[Extract to read]

How very interesting. Only a few days ago I was reminiscing about scipy.weave, a horrendous hack and miracle of productivity in Python at the same time. It let users write inline C++, which would get compiled/cached into ephemeral extension modules. For certain jobs, and C++ users, beats numba, cython etc cleanly out of the water. It is sadly deprecated and long time not maintained. Is this a suitable replacement?
AFAICT this does not quite produce true binaries, but rather interprets C++ via Cling, is that right? And the docs only offer that C++-like speeds are achieved for PyPy. If there are any performance benchmarks for CPython3, I can't see find them. Thats the real question - few people combine Python and C++ just for the fun of it.
EDIT some benchmarks are available in this paper, linked from TFA: https://wlav.web.cern.ch/wlav/Cppyy_LavrijsenDutta_PyHPC16.p... But they don't really answer my question. The benchmarks seem to mostly look at the overhead of wrapping C++, rather than comparing to a Python implementation. There is some I/O involved in some of them, which is maybe not so interesting, and some of the benchmarks don't even have a pure CPython implementation. Where they do, speed is very close. But then the paper is from 2018, a lot may have changed.
iopapa · 4h ago
If not doing anything edge-casey, nanobind[0] is extremely pleasant to use. It’s a rewrite of pybind11 specifically designed for the 80/20 use-cases and solves the long compile times.
I have used it extensively over the last year in atopile[1] if someone is looking for a real-world production code example.
We are using nanobind paired with hatch & scikit-build.
I suggest having a look at the pyproject and src/faebryk/core/cpp.
I love nanobind, use it all the time and highly recommend it. It makes it very easy to pass numpy, PyTorch, cupy or tensorflow arrays to your C++ extension, to specify what array shape and flags are expected, and to wrap either C++ or Cuda code. When paired with scikit-build, it makes building Python packages with C++ extensions a breeze. I would give it more than one star on github if I could.
almostgotcaught · 3h ago
> solves the long compile times
this only goes so far - if you try to eg bind O(10k) methods using nanobind (or pybind ofc) you will be compiling for a very long time. for example, i have a threadripper and with a single large TU (translation unit) it took about 60 minutes (because single TU <-> single thread). i had to "shard" my nanobind source to get down to a "reasonable" ~10 minutes.
beng-nl · 3h ago
I’m a bit surprised (but interested) to read it beats cython (in performance I assume). Cython can - and for performance, should - be written so that loops and code in loops are pure C code without any Python interaction. Even the GIL can be released. Maybe I’m making too many assumptions about the two cases, but in what way do you see cython being beaten given the above?
Thanks!
rich_sasha · 3h ago
IME performant Cython is quite hard to write. Simply renaming your file to *.pyx speeds it up, very much finger in the air, by factor 2x on compute-heavy tasks.

[/Extract to read]
[Supplied entries]

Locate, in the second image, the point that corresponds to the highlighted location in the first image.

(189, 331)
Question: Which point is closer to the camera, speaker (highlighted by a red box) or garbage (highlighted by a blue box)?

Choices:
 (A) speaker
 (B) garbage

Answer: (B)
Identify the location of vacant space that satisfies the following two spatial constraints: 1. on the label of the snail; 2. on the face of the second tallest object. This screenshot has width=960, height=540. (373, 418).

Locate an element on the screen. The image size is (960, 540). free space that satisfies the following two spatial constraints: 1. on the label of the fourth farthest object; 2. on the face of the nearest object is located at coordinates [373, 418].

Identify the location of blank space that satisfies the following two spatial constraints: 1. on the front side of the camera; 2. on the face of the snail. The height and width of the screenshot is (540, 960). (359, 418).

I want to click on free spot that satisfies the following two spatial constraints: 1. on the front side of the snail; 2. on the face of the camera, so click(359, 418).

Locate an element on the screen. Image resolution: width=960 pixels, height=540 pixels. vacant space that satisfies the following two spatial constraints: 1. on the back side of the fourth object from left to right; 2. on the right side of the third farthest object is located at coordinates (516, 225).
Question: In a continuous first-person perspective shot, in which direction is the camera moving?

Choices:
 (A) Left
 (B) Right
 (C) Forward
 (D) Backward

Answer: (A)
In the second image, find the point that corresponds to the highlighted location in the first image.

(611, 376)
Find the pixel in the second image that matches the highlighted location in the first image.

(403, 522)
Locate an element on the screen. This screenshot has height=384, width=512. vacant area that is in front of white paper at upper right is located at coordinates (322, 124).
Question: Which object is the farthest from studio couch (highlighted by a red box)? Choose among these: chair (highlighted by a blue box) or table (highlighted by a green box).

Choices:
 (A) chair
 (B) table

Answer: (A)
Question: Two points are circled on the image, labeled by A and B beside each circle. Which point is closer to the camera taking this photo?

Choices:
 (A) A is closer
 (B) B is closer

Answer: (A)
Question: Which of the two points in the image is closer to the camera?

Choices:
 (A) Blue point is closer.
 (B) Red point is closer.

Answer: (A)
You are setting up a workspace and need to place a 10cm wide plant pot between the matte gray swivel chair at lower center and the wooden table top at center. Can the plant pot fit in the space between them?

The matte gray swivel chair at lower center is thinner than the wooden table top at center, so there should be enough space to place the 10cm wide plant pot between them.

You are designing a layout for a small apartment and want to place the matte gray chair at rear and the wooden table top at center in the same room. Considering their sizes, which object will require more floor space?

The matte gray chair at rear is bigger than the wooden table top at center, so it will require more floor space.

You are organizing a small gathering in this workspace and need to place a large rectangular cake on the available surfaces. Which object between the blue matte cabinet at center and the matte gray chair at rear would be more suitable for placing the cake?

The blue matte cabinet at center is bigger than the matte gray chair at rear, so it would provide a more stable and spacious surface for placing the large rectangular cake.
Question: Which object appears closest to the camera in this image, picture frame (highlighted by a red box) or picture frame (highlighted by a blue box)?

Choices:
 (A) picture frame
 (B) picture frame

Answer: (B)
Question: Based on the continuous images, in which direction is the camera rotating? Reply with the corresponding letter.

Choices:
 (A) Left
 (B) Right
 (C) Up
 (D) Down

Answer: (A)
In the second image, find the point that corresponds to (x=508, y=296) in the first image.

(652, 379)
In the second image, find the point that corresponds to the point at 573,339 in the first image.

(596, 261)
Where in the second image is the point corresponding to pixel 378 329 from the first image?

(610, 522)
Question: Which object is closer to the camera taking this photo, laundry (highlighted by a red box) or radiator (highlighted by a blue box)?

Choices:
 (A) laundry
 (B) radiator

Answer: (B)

[/Supplied entries]

[Required actions]
a. In the forum thread on binding C++ to Python, how long did compiling a single large translation unit with nanobind take on the commenter's threadripper before the source was sharded?
b. Pick up the forum thread on binding C++ to Python after its last comment and continue it.

[Exercise responses]
a. About 60 minutes.

b.
Then you sprinkle some cdef around etc and you get a bit faster again. You rewrite your algo a bit, so it's more "stateful C" style, which is not so much the Python way, and it gets a little faster. But not that much.
So then to make real gains you have to go into the weeds of what is going on. Look at the Cython bottlenecks, usually the spots where Cython has to revert to interacting with the Python interpreter. You may go down the rabbit holes of Cython directives, switching off things like overflow checks etc. IME this is a lot of trial and error and isn't always intuitive. All of this is done in a language that, by this point, is superficially similar to Python but might as well not be. The slowness comes no longer from algorithmic logic or Python semantics but from places where Cython escapes out to the Python interpreter.
At this point, C++ may offer a respite, if you are familiar with the language. Because performance tradeoffs are very obvious in code right in front of you. You get no head start in terms of Pythonic syntax, but otherwise you are writing pure C++ and its so much easier to reason with the performance.
I would imagine that very well written Cython is close in performance to C++ but for someone who knows a bit of C++ and only occasionally writes Cython, the former is much easier to make fast.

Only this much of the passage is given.